This is one of our favourite meals. I think Ken and myself could eat this at least once a week either homemade or from our favourite restaurant. It is Vietnamese and is pronounced boon not bun. It is full of flavour on it’s own but with the addition of hoisin sauce and sriracha it is a flavour explosion. These two sauces are a staple in our refrigerator standing proudly beside the ketchup. I think Ken does a little over kill with the sriracha but he really likes it spicy. I first saw this recipe in Canadian Living and immediately had to try it. We have made it many time since then and have also subbed the pork for shrimp. Any well seasoned meat would go with this recipe. It is a great summer meal as you BBQ the meat and then have it with the nice cool salad. Enjoy!!
1/2 cup chopped shallots
3 Tbsp. brown sugar
2 Tbsp. each lime juice and fish sauce
1 Tbsp. vegetable oil
1/2 tsp. pepper
1 pork tenderloin
3 Tbsp. lime juice
1 Tbsp. each sugar, boiling water and fish sauce
1 clove garlic, minced
1/2 tsp. minced hot red pepper
4 oz. rice vermicelli
1 cup shredded carrots
11/2 cup thinly sliced iceberg lettuce
1/3 cup cilantro, chopped
1/4 chopped peanuts
Hoisin and Sriracha sauces
Mix the ingredients for the pork marinade and either in a bowl or Ziplock bag add the pork and marinate for 15min. Pour marinade into a small saucepan and set aside. Place tenderloin on a medium grill and BBQ for 15-20 min. until just slightly pink inside and still nice and juicy. As the tenderloin is grilling heat the sauce until boiling and reduce to syrupy about 4-5 min. Let the tenderloin rest for 5 min. before slicing.
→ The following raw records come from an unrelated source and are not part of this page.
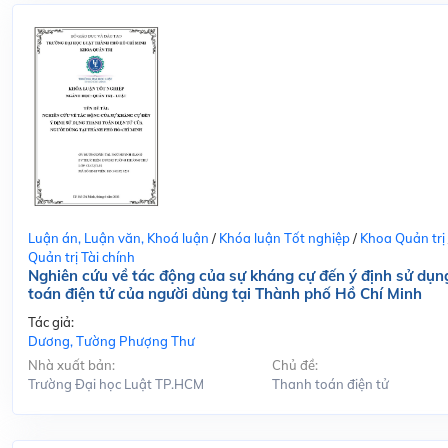
Luận án, Luận văn, Khoá luận
/
Khóa luận Tốt nghiệp
/
Khoa Quản trị
Quản trị Tài chính
Nghiên cứu về tác động của sự kháng cự đến ý định sử dụn
toán điện tử của người dùng tại Thành phố Hồ Chí Minh
Tác giả:
Dương, Tường Phượng Thư
Nhà xuất bản:
Chủ đề:
Trường Đại học Luật TP.HCM
Thanh toán điện tử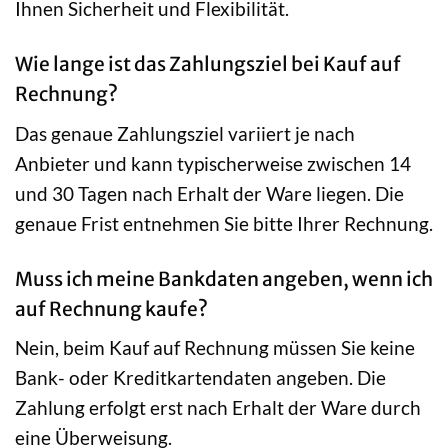
Ihnen Sicherheit und Flexibilität.
Wie lange ist das Zahlungsziel bei Kauf auf
Rechnung?
Das genaue Zahlungsziel variiert je nach
Anbieter und kann typischerweise zwischen 14
und 30 Tagen nach Erhalt der Ware liegen. Die
genaue Frist entnehmen Sie bitte Ihrer Rechnung.
Muss ich meine Bankdaten angeben, wenn ich
auf Rechnung kaufe?
Nein, beim Kauf auf Rechnung müssen Sie keine
Bank- oder Kreditkartendaten angeben. Die
Zahlung erfolgt erst nach Erhalt der Ware durch
eine Überweisung.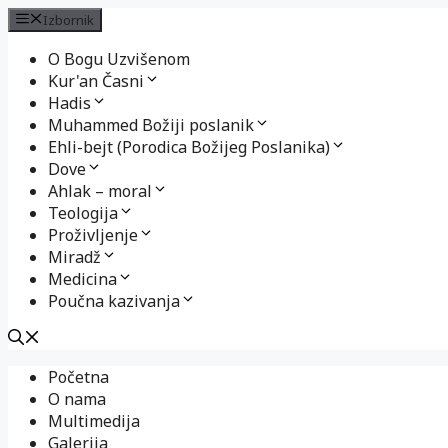
Izbornik
O Bogu Uzvišenom
Kur'an Časni
Hadis
Muhammed Božiji poslanik
Ehli-bejt (Porodica Božijeg Poslanika)
Dove
Ahlak – moral
Teologija
Proživljenje
Miradž
Medicina
Poučna kazivanja
Preskoči
Početna
na
O nama
sadržaj
Multimedija
Galerija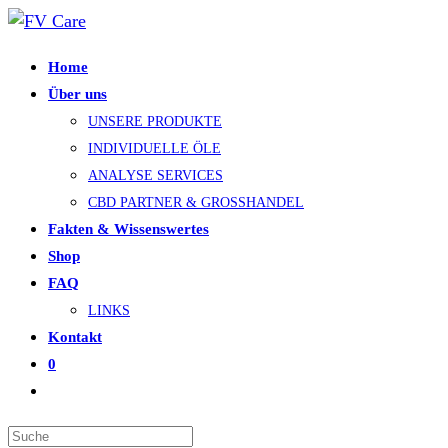
Zum
Inhalt
Home
springen
Über uns
UNSERE PRODUKTE
INDIVIDUELLE ÖLE
ANALYSE SERVICES
CBD PARTNER & GROSSHANDEL
Fakten & Wissenswertes
Shop
FAQ
LINKS
Kontakt
0
Search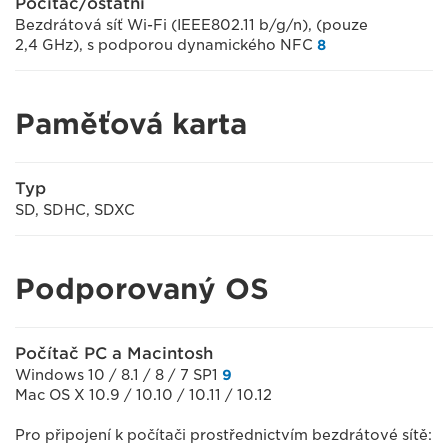
Počítač/ostatní
Bezdrátová síť Wi-Fi (IEEE802.11 b/g/n), (pouze
2,4 GHz), s podporou dynamického NFC
8
Paměťová karta
Typ
SD, SDHC, SDXC
Podporovaný OS
Počítač PC a Macintosh
Windows 10 / 8.1 / 8 / 7 SP1
9
Mac OS X 10.9 / 10.10 / 10.11 / 10.12
Pro připojení k počítači prostřednictvím bezdrátové sítě: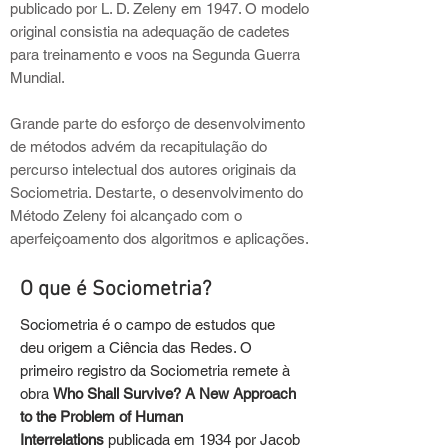
publicado por L. D. Zeleny em 1947. O modelo
original consistia na adequação de cadetes
para treinamento e voos na Segunda Guerra
Mundial.
Grande parte do esforço de desenvolvimento
de métodos advém da recapitulação do
percurso intelectual dos autores originais da
Sociometria. Destarte, o desenvolvimento do
Método Zeleny foi alcançado com o
aperfeiçoamento dos algoritmos e aplicações.
O que é Sociometria?
Sociometria é o campo de estudos que
deu origem a Ciência das Redes. O
primeiro registro da Sociometria remete à
obra
Who Shall Survive? A New Approach
to the Problem of Human
Interrelations
publicada em 1934 por Jacob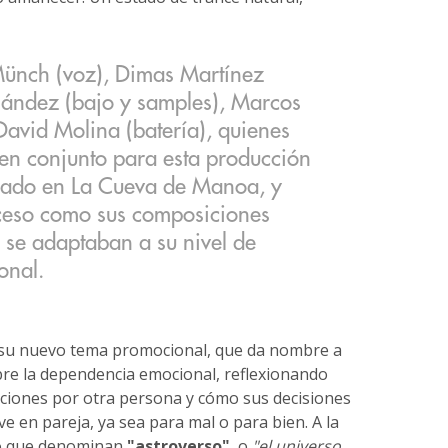
 Münch (voz), Dimas Martínez
nández (bajo y samples), Marcos
David Molina (batería), quienes
en conjunto para esta producción
ado en La Cueva de Manoa, y
oceso como sus composiciones
 se adaptaban a su nivel de
onal.
 su nuevo tema promocional, que da nombre a
obre la dependencia emocional, reflexionando
ociones por otra persona y cómo sus decisiones
e en pareja, ya sea para mal o para bien. A la
 lo que denominan
"astroverso"
, o
"el universo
Mix the lime juice, sugar, boiling water, fish sauce, garlic and red pepper together and set aside. Soak the vermicelli in boiling water for 5 min. Drain and rinse under cold water. Squeeze well to get out the water. Toss with the dressing. Divide between three bowls. Divide the carrots, lettuce, cilantro and peanuts among the bowls leaving them in little mounds. Divide the sliced pork and top the pork with the reduced sauce. Top with hoisin and sriracha sauces.
Adapted from a Canadian Living Magazine recipe.